Mike Kueber's Blog

November 29, 2012

Saturday Night at the Movies #57 – Click

Filed under: Movie reviews,Philosophy — Mike Kueber @ 3:05 am
Tags: , ,

One of my favorite philosophical discussions concerns whether a life in pain is worth living.  For most people, the context for this discussion involves a person with a terminal illness.  I, however, sometimes take these discussions in a different direction by asserting that I would rather not live those days when I am in the throes of a bad flu or cold.

Most people initially react by scoffing at my assertion because no reasonable person should want to die because of a relatively mild, temporary affliction.  But then I explain that I’m not talking about dying; rather, I’m talking about fast-forwarding past those uncomfortable days.  My point is that because of my low pain threshold, those days with a bad cold or flu are so bad for me that I would rather not live them.

An even easier example for me concerns the week or so following my motorcycle accident back in 1980, when I received a bad case of road rash that required my then-girlfriend to rip off the bandage several times a day and scrub the rash with a brush.  No question about fast-forwarding past those days.

Last Thanksgiving weekend, I was having this philosophical discussion with two of my sons when my eldest, Bobby, told me that he had seen a movie called Click that is based on nearly the same philosophical premise.  Although I was initially disappointed to learn, once more, that my original thinking was not original, I was even more excited to see the movie.

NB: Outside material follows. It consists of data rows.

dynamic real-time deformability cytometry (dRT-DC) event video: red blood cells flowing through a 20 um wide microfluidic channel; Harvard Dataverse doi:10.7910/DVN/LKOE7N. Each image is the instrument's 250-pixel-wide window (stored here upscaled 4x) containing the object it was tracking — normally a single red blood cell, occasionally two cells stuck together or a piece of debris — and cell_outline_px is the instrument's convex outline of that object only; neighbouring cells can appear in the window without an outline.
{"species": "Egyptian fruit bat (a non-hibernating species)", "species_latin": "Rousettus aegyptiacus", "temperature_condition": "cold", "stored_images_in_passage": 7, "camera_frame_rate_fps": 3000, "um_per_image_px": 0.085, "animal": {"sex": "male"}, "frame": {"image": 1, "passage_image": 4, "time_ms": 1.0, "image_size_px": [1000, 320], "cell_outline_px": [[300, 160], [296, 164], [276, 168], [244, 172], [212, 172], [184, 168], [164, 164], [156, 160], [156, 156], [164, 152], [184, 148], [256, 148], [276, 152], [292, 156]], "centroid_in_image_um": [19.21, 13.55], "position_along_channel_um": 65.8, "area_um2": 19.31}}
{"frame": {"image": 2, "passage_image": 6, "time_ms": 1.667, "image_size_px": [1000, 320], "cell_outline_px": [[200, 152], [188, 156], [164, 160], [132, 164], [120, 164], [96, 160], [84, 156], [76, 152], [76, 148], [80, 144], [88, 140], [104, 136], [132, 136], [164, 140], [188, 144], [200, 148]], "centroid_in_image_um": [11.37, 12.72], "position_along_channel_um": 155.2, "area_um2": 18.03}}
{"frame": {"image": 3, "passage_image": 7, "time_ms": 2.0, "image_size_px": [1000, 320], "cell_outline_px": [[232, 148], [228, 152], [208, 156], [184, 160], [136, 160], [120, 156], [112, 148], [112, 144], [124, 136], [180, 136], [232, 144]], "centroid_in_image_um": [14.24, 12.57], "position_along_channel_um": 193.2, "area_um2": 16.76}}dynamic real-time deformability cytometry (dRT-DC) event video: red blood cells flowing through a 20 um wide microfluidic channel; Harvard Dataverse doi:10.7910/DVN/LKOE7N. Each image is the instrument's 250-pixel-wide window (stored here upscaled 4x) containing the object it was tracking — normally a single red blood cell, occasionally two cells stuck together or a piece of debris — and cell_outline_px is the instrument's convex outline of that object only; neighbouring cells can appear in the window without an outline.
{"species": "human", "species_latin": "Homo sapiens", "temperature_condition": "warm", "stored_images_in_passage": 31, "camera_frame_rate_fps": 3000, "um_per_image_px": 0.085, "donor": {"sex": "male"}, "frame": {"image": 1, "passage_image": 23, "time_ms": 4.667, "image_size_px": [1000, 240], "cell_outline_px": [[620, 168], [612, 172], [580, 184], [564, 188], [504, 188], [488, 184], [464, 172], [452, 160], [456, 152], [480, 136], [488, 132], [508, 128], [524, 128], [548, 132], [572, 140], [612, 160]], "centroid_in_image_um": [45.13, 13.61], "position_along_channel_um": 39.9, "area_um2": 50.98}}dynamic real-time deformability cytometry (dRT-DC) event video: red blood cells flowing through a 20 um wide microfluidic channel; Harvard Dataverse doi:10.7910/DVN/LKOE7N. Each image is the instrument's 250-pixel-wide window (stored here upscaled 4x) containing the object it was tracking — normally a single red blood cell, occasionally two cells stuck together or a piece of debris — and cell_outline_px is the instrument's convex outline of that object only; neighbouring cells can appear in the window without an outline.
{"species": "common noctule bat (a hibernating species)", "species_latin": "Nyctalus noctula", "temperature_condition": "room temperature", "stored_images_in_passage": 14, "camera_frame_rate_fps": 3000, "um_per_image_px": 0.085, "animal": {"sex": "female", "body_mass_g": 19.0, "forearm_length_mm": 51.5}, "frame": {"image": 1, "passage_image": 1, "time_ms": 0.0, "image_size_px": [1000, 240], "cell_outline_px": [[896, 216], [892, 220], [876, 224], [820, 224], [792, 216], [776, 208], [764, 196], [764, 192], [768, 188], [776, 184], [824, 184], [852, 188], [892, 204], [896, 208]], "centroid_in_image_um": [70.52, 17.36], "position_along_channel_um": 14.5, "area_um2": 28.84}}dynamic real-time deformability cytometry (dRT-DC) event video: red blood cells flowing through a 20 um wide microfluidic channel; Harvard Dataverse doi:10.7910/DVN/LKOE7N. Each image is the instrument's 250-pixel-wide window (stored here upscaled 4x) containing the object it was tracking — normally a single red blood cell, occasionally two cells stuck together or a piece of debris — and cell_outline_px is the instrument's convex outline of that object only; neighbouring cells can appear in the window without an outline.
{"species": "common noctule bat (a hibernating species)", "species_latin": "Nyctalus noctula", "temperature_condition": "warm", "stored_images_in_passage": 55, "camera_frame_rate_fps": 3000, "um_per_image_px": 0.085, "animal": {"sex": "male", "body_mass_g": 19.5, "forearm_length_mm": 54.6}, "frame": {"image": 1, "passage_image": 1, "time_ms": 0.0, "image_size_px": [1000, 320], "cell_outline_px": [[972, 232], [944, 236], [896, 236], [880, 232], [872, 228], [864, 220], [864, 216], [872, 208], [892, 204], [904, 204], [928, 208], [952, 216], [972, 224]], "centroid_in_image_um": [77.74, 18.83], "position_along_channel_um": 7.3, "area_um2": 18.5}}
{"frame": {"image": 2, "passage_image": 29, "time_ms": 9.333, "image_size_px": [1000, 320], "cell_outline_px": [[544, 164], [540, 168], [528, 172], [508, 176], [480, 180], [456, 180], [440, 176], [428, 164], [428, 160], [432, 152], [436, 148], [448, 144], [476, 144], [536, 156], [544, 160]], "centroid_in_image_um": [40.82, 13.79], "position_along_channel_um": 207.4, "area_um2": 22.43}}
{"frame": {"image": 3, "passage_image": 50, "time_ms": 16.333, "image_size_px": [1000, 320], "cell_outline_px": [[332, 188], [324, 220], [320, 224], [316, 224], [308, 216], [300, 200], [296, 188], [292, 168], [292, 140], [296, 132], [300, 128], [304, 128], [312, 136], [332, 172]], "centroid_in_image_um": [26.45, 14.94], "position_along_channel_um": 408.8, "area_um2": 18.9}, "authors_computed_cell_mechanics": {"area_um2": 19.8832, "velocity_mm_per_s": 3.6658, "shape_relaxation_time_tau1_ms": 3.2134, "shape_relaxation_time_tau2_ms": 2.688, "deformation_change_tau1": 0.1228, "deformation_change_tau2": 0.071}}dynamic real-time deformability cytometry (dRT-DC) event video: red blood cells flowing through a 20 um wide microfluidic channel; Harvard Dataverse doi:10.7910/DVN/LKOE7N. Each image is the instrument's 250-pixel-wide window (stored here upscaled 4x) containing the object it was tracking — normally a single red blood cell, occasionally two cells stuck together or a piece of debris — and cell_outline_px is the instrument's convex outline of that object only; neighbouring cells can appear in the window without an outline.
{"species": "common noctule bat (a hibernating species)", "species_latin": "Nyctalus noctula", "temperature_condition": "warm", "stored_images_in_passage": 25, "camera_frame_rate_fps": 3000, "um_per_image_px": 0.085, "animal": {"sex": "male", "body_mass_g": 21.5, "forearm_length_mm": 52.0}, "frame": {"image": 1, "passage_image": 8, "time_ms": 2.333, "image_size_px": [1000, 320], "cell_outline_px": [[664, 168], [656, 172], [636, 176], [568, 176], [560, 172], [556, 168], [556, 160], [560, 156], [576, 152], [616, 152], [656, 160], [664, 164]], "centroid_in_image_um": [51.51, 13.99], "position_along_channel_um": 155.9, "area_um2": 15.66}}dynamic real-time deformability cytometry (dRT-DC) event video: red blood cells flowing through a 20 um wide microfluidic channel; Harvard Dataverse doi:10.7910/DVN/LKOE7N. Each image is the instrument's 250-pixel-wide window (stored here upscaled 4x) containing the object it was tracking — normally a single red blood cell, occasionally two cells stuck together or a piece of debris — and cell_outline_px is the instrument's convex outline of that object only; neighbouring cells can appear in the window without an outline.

Click (2006) is a sci-fi comedy drama starring Adam Sandler as a workaholic who receives from Christopher Walken a magical remote control that enables Sandler to fast-forward past times that he deems not worth living.  Not surprisingly, Sandler uses the device too often and ends up missing most of his life.  Critics note that the movie seems to rip-off, unsuccessfully, It’s a Wonderful Life and Back to the Future and give it a middling Rotten Tomato score of 33, but its audience likes it better at 72. 

I like Click even better than the Rotten Tomato audience and give it three and a half stars out of four because it makes me re-think my life philosophy.  Although I doubt that I will ever be able to soldier on through a terminal illness like my dad did, I will be a helluva a lot more motivated to get something positive out of all each one of my days, even those filled with, but not dominated by, pain or drudgery.